Chef Chuck Kerber Executive Chef of Chaz Catering LLC and author of the site Pittsburgh Hot Plate recommends The French Laundry Cookbook by Thomas Keller.
“This book is instructive, but reads like a novel,” he said. “I admire Thomas Keller as a chef, and believe in a lot of the cooking philosophies that he puts into practice in his restaurants. If you haven’t read this book, it’s a must-have.”
I recently received The Sauce Book by Paul Gayler as a gift. LOVE IT. I’ve referenced it quite a bit for the posts I’ve written here and look forward to making many many recipes from it.
Here’s one more sauce book that I’ve yet to check out, but am mightily looking forward to: Chef Matt Selby of Denver’s Vesta Dipping Grill cookbook, Beyond the Sauce. Chef Selby generously contributed to the Saucy Dipper’s sauce series (again, thanks).

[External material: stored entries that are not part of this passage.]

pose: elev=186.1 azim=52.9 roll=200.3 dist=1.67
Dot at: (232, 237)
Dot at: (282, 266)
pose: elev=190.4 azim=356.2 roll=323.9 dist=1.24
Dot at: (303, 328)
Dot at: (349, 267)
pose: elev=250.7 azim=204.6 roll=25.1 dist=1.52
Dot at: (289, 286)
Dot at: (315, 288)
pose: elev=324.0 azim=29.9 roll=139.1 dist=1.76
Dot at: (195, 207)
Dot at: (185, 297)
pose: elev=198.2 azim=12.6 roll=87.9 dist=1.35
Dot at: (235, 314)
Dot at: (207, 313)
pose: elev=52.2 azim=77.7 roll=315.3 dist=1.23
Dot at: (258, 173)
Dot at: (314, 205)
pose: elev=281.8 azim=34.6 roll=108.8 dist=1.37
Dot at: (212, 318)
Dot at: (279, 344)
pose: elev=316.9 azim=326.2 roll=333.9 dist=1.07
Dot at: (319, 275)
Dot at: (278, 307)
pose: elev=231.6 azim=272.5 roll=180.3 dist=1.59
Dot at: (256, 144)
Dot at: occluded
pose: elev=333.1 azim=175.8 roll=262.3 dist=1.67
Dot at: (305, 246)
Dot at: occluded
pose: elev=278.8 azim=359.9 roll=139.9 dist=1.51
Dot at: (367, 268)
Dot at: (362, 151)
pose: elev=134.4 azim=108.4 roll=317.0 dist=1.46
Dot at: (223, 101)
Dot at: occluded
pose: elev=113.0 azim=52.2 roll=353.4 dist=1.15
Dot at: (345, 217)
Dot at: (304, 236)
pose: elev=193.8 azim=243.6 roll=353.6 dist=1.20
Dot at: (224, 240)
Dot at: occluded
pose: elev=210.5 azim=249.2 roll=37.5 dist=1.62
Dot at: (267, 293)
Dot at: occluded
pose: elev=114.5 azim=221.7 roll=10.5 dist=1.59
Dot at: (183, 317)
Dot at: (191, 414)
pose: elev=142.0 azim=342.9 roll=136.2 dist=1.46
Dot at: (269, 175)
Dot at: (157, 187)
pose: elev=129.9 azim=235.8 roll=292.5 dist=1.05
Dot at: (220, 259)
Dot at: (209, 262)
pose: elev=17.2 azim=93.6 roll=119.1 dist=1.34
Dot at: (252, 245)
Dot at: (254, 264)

Based on the amazing pictures on Vesta’s website and my own experience eating off their menu, my guess is that this book can’t be beat.
It’s not just kitchen tools and cookbooks that belong in the sauce toolbox. You should always value your sauce ingredients more than anything else.
According to Gayler in The Sauce Book, a tablespoon of soy sauce will add color to a pale sauce, and a spoonful of red currant jelly will take a “sharp edge off a sauce.” Both soy sauce and jelly make great investments because of their versatility and long shelf life, but it doesn’t stop there.
Saucy Dipper says you should always put a lemon or two in your shopping cart. Seems to me that many sauce recipes call for a squeeze of lemon and/or lemon zest.
Chef Billy Parisi, a culinary spokesperson for Lowes Foods and Heinen’s Grocery Stores as well as the in-house chef and culinary face to Sears Holdings Corporations recommends these ingredients for your sauce toolbox:
“First I would recommend a combination of Kosher salt and fresh cracked pepper,” he said. “Second would be chicken stock, which will help thin or stretch a sauce.”
Chef Kerber votes for fresh herbs and flavored salts. He said: “Have fun with this process. Nothing is off-limits!”
Amen to that.
What tools and ingredients do you think belong in the sauce toolbox?